# 3D vector question

• Apr 11th 2009, 01:43 PM
hymnseeker
3D vector question
Quote:

The position vectors of the points A and B relative to an origin O are 5i + 4j + k, -i + j - 2k respectively. Find the position vector of the point P which lies on AB produced such that AP=2BP.
My strategy was to calculate AB, then take 1/3 of this and add it to the position vector for B. However this returns the incorrect answer.

Any ideas?
• Apr 11th 2009, 03:32 PM
Plato
Quote:

Originally Posted by hymnseeker
My strategy was to calculate AB, then take 1/3 of this and add it to the position vector for B.

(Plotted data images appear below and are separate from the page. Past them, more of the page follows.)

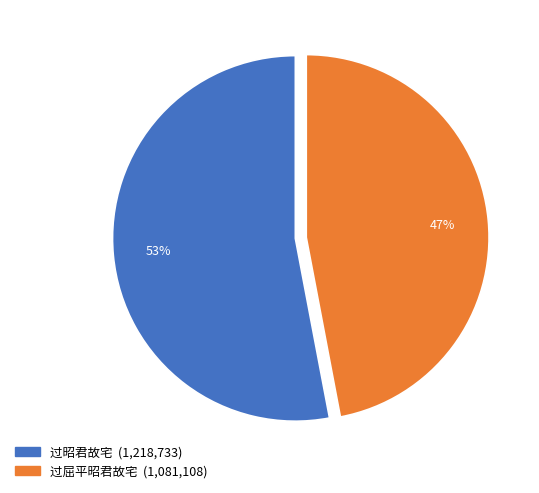

To the nearest percent, what is the difference between the largest and smallest slice percentages?

6%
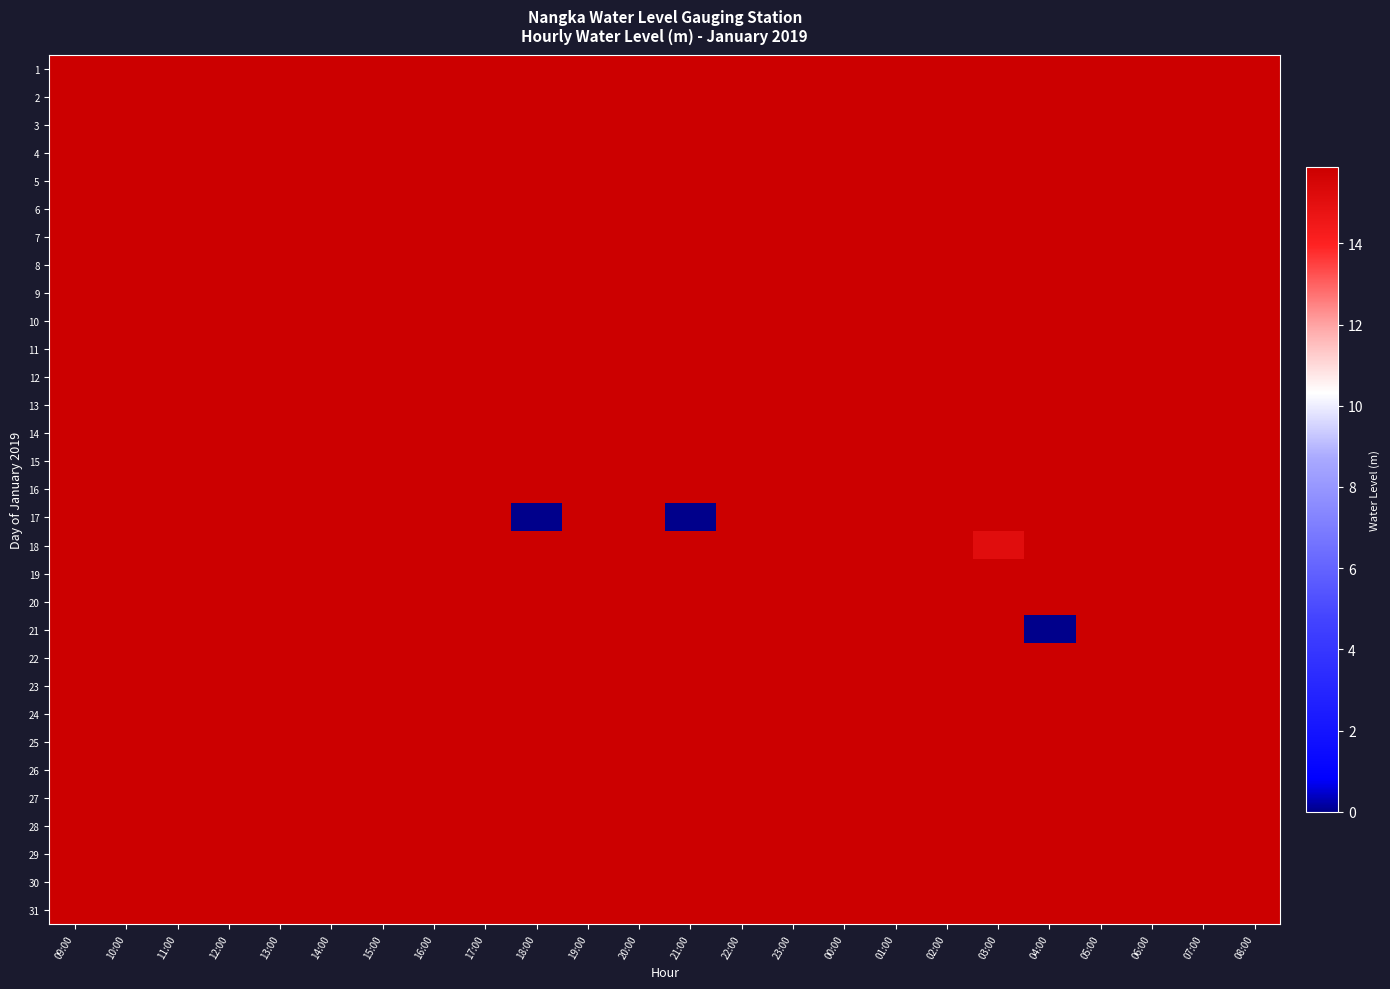

What is the total value across all series at 16:00?

491.1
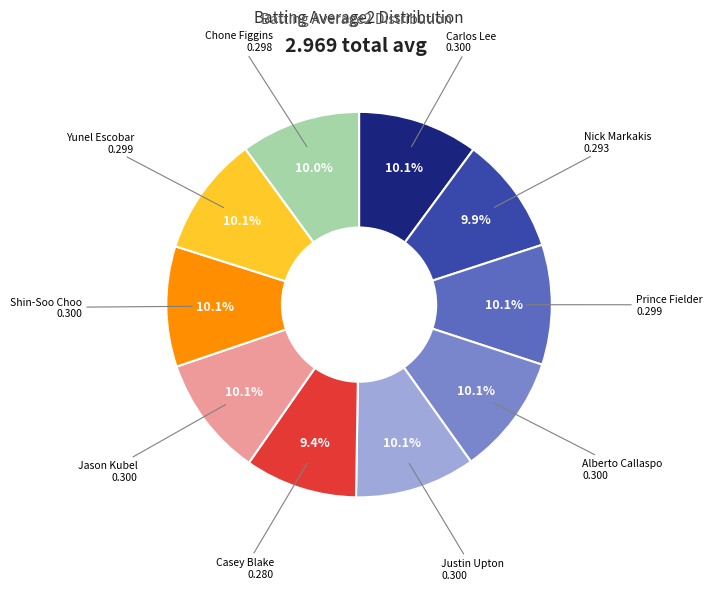

Is there any slice that represents more than half of the pie?

No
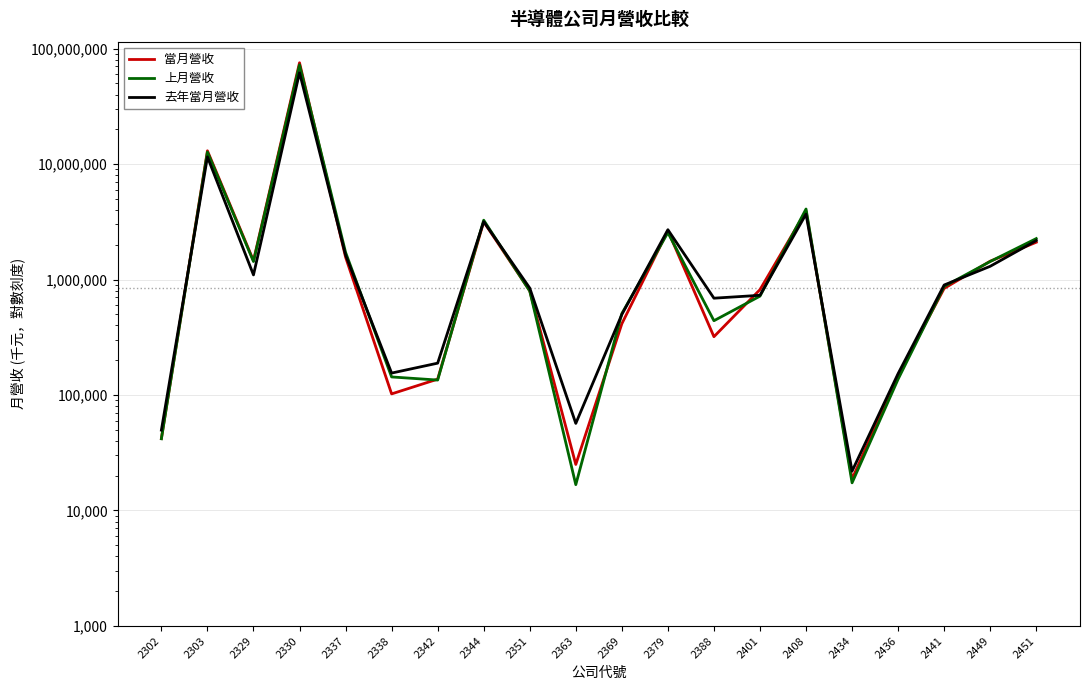

True or false: 去年當月營收 and 當月營收 cross at least once.

True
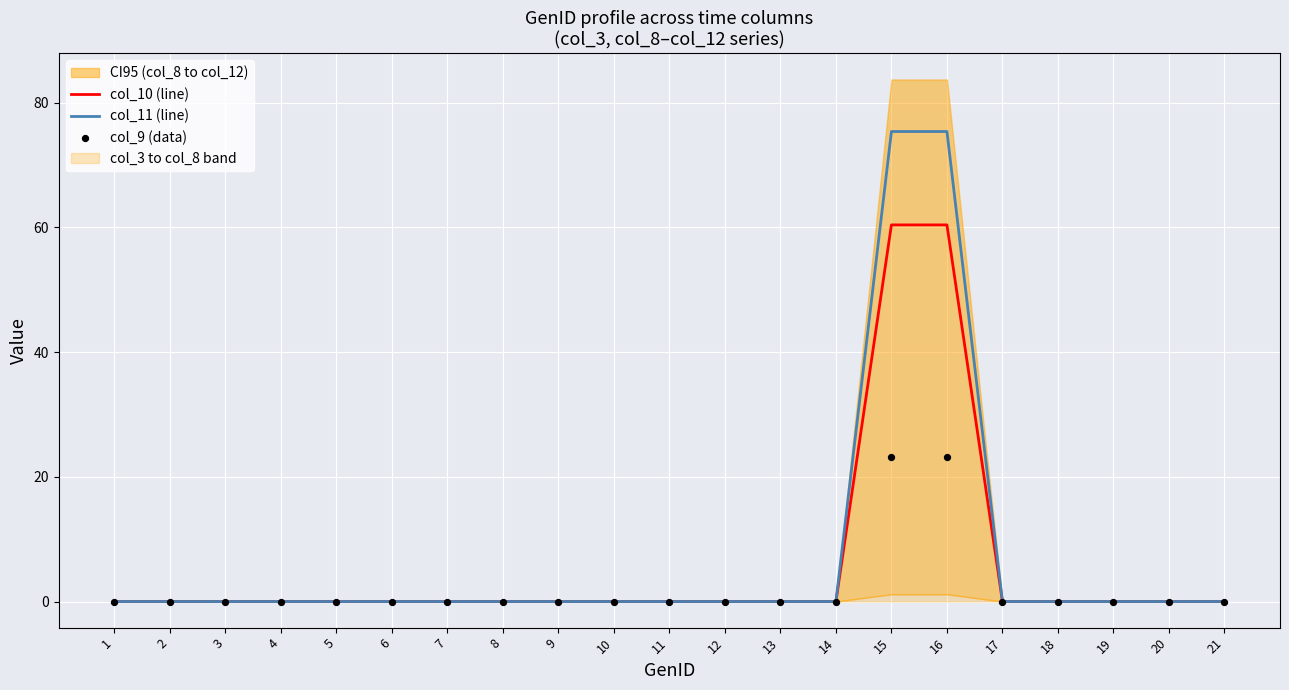

What is the total value across all series at 16?

158.9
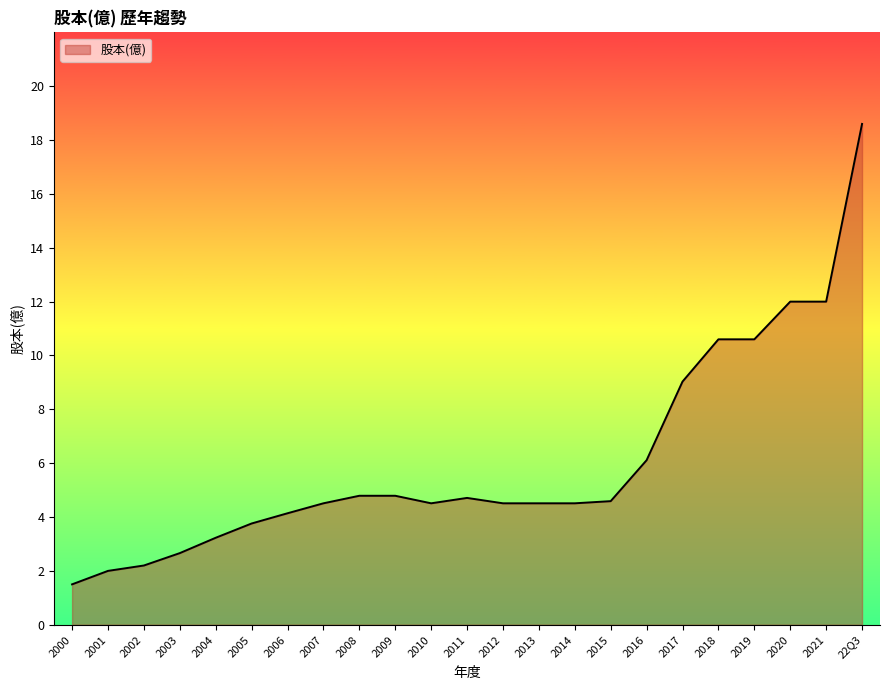

How many values are below 4?

6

The equation $\displaystyle \overrightarrow {AP} = 2\overrightarrow {BP} \, \Rightarrow \,A - B - P$ that is B is between A&P.
Your approach puts P between A&B.
Try this $\displaystyle \overrightarrow P = 2\overrightarrow {AB} + \overrightarrow {A}$. Does that work?
• Apr 11th 2009, 04:14 PM
Soroban
Hello, hymnseeker!

Quote:

The position vectors of points $\displaystyle A$ and $\displaystyle B$ relative to an origin $\displaystyle O$
are: .$\displaystyle \vec A \:=\:\langle 5,4,1\rangle,\;\vec B \:=\:\langle -1,1,-2\rangle$

Find the position vector of point $\displaystyle P$ which lies on $\displaystyle AB$ produced so that: $\displaystyle AP\:=\:2\!\cdot\!BP$

My strategy was to calculate AB, then take 1/3 of this ... .no

Did you make a sketch?

Code:

      : ← - - - - 2 - - - - → :       *-----------*-----------*       A          B ← - 1 - → P

As you can see, $\displaystyle B$ is the midpoint of $\displaystyle AP.$

• Apr 12th 2009, 12:05 AM
hymnseeker
I see...

Thanks for your help Plato and Soroban, I understand now.